The Contribution of Nitrate Dissimilation to Nitrate Consumption in narG - and napA -Containing Nitrate Reducers with Various Oxygen and Nitrate Supplies.
Xing ChenChunmei LiuBaoli ZhuWenxue WeiRong ShengPublished in: Microbiology spectrum (2022)
Nitrate reducers containing narG or napA play an important role in the nitrogen cycle, but little is known about their functional differentiations in relation to environmental changes. In this study, three types of nitrate reducers in the genus Pseudomonas, including strains containing narG (G type), napA (A type) and both narG and napA (GA type), were selected to explore their functional performances under varied nitrate and oxygen concentrations. Their growth characteristics, nitrate consumption, and dissimilatory nitrate-reducing activity were investigated.

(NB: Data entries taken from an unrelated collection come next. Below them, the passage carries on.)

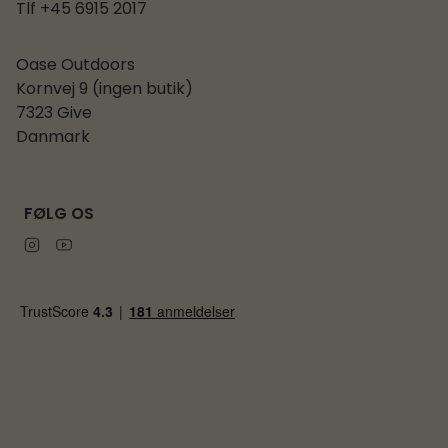
Tlf +45 6915 2017
Oase Outdoors
Kornvej 9 (ingen butik)
7323 Give
Danmark
FØLG OS
Instagram
Youtube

Growth and nitrate consumption of all three types of strains were generally promoted with increasing oxygen and nitrate concentrations. However, their dissimilatory nitrate-reducing activities were restricted by oxygen supply. When supplied with 0.25 mM KNO 3 , A-type strains showed a higher growth rate but lower activity of dissimilatory nitrate reduction (DNR) than G-type strains, regardless of oxygen concentration. However, when nitrate concentration increased to 0.75 mM or 5 mM, G-type strains displayed stronger capability of nitrate consumption and DNR than A-type strains under anaerobic conditions, whereas under oxygenated conditions, A-type strains exhibited higher growth and nitrate consumption but weaker DNR than G-type strains. The GA-type strains appeared similar to G type under anaerobic conditions but performed more similarly to A type in aerobic environments. In summary, the nitrate consumption of narG -containing nitrate reducers is mainly caused by DNR in both anaerobic and aerobic environments, while the large proportion of nitrate consumption in A-type nitrate reducers under the aerobic condition is attributed to the assimilation by cell growth. IMPORTANCE Nitrate reducers containing narG or napA are ubiquitous, but little is known about their functional performance in various environments. Our study provides an important clue that the nitrate consumption of narG -containing strains is mainly caused by dissimilatory reduction in the environments, while that of napA -containing nitrate reducers under anaerobic conditions is ascribed to nitrate dissimilation but under the aerobic condition is attributed to the assimilation by cell growth. This finding broadens the understanding of aerobic nitrate reduction in the nitrogen cycle and highlights the important role of narG -containing bacteria in nitrate reduction under aerobic conditions.